Suslov'a göre, NATO'nun Ankara'nın bağımsız dış stratejisinden hoşnutsuzluğu ne kadar yüksek olursa olsun, ittifak Batı-Doğu dengesinde önemli bir rol oynadığı için Türkiye'yi NATO'dan çıkartmaya veya dışlamaya cesaret edemez: Türkiye'nin NATO'dan çıkarılması, Batılı olmayan kuvvet merkezlerinin güçlenmesine neden olabilir. NATO'nun en büyük ordularından birine sahip olan ve Karadeniz'e girişi kontrol eden Türkiye, jeopolitik açıdan Atlantik ittifakı için vazgeçilmezliğini sürdürüyor.
Washington'un Ankara'yı
etkileyecek bir kozu var mı?
Suslov, "ABD, Erdoğan'ın bağımsız politikasını hesaba katmak zorunda kalacak." diyor. "ABD'nin Türkiye'de bir renkli devrim örgütleyemediğini görüyoruz. [2016] başarısız darbe girişiminden sonra Erdoğan, ordu ve kolluk kuvvetleri üzerindeki kontrolünü artırdı. Ve Türkiye'de kitlesel protestolar olması durumunda, ordu ve kolluk kuvvetleri muhalefetin safına geçmeyecek. Dahası, tarafsız bile kalmayacak, büyük olasılıkla mevcut hükümetin tarafını tutacaklar."

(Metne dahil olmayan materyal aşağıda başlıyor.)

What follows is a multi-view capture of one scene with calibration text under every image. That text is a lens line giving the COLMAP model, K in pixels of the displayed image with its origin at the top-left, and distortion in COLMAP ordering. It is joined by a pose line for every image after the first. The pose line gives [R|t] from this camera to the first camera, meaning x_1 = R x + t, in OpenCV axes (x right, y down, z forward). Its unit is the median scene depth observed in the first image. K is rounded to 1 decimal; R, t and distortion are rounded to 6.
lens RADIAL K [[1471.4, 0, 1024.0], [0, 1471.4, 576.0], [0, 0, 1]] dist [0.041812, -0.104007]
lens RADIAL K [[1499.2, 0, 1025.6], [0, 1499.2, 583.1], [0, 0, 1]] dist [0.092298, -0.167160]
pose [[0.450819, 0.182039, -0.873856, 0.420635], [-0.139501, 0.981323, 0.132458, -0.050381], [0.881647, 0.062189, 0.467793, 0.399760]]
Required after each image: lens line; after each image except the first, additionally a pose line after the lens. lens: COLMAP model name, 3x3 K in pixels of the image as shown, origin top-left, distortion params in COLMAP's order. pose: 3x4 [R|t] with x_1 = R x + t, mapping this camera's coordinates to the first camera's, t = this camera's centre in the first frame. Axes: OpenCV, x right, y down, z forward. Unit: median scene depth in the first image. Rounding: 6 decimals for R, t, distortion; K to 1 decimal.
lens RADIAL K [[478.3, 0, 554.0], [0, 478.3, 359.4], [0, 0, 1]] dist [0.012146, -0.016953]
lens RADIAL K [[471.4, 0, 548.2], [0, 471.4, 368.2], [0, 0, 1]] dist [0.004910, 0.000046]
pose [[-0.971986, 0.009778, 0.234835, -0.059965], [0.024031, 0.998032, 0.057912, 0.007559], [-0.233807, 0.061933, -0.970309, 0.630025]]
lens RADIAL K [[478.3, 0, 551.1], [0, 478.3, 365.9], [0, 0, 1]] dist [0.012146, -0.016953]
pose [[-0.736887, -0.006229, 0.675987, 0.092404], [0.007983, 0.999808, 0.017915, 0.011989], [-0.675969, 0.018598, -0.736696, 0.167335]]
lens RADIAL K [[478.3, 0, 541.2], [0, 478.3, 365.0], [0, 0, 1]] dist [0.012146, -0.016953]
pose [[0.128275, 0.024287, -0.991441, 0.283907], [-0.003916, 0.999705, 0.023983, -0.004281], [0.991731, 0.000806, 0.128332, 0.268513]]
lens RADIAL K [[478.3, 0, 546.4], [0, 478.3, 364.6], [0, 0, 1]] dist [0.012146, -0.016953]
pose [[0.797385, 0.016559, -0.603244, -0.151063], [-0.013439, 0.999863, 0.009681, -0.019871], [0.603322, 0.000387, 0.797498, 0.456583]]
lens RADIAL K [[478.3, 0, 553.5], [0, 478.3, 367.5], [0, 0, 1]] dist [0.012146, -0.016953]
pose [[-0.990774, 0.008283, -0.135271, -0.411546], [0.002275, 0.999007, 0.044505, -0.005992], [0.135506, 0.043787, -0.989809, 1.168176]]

Rus akademisyene göre, son cumhurbaşkanlığı seçimleri Batı'ya, Erdoğan'ın mevcut ekonomik zorluklara rağmen Türk nüfusunun çoğunluğunun desteğine gerçekten komuta ettiğini gösterdi.
Suslov, ABD'nin Türkiye'ye yönelik ikincil yaptırım tehditleri de dahil olmak üzere çeşitli ekonomik cezalandırma araçları yoluyla Ankara'ya baskı yapmaya çalışacağını göz ardı etmemekle birlikte ABD şahinlerinin Ankara'yı yabancılaştırma yoluna girmelerinin pek olası olmadığı kanısında. Akademisyen, bu nedenle, ABD müesses nizamının hakikatle yüzleşmek ve "Erdoğan'la bir beş yıl daha geçirmeyi hesaba katmak" zorunda olacağını düşünüyor.